- The problem:
Give the number of lines containing "поиск" in this listing, with no other words.

***** Data extract

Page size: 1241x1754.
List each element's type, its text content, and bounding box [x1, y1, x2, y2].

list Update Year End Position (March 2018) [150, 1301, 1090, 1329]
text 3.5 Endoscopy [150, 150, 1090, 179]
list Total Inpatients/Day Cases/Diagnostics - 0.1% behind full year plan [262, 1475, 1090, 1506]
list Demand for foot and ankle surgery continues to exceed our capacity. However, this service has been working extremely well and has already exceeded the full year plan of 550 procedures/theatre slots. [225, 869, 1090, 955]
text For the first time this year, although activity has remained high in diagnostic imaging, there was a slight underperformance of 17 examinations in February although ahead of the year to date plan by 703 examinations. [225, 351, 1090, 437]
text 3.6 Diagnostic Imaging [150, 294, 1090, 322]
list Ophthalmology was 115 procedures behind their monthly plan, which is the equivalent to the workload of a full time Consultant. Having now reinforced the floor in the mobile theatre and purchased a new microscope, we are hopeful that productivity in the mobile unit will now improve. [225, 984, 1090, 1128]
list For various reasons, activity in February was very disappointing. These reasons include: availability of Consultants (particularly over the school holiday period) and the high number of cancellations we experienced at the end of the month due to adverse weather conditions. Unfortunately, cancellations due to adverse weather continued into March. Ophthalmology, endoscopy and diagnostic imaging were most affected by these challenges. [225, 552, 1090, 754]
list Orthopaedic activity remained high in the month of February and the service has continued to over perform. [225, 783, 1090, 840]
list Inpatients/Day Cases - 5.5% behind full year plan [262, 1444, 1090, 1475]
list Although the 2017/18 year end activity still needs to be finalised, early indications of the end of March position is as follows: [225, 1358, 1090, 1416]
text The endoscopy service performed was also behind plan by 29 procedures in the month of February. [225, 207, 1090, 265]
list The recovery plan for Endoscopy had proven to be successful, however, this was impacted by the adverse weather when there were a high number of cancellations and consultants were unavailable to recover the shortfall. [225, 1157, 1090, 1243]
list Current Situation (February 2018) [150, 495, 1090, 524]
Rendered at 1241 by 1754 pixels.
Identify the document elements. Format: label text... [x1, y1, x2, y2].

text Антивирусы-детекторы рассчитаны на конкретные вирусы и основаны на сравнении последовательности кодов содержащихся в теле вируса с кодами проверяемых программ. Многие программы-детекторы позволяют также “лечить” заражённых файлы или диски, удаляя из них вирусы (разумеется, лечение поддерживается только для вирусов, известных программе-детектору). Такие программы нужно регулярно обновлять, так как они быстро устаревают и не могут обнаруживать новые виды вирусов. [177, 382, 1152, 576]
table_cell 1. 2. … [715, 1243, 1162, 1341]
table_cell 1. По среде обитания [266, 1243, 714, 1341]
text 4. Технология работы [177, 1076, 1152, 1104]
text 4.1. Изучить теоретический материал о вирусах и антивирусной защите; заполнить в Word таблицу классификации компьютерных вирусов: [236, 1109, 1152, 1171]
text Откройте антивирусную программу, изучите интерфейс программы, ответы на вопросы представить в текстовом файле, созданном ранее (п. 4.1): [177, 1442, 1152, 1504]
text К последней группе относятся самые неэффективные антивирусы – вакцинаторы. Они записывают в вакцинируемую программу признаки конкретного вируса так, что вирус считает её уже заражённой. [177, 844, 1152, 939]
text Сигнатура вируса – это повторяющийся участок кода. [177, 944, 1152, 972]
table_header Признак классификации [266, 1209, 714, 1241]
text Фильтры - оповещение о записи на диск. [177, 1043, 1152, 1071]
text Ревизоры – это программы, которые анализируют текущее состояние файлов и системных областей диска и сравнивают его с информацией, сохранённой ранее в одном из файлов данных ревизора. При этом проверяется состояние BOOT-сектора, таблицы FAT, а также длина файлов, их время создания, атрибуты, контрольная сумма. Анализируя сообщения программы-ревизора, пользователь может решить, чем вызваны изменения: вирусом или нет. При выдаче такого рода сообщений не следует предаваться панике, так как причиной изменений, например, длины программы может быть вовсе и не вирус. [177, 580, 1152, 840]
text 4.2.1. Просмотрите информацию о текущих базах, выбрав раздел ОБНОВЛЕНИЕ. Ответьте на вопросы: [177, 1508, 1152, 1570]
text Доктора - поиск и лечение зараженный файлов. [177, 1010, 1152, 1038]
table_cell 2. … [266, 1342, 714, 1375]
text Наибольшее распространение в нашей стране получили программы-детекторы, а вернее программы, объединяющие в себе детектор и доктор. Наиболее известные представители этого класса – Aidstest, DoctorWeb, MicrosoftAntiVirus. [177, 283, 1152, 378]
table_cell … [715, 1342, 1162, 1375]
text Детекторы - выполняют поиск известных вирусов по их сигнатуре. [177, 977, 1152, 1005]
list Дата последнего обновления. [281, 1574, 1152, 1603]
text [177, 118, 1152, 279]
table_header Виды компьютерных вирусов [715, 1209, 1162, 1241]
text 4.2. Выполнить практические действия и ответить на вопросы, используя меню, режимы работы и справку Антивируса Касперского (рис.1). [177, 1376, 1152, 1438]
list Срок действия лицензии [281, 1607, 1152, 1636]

**********

- Your response:
2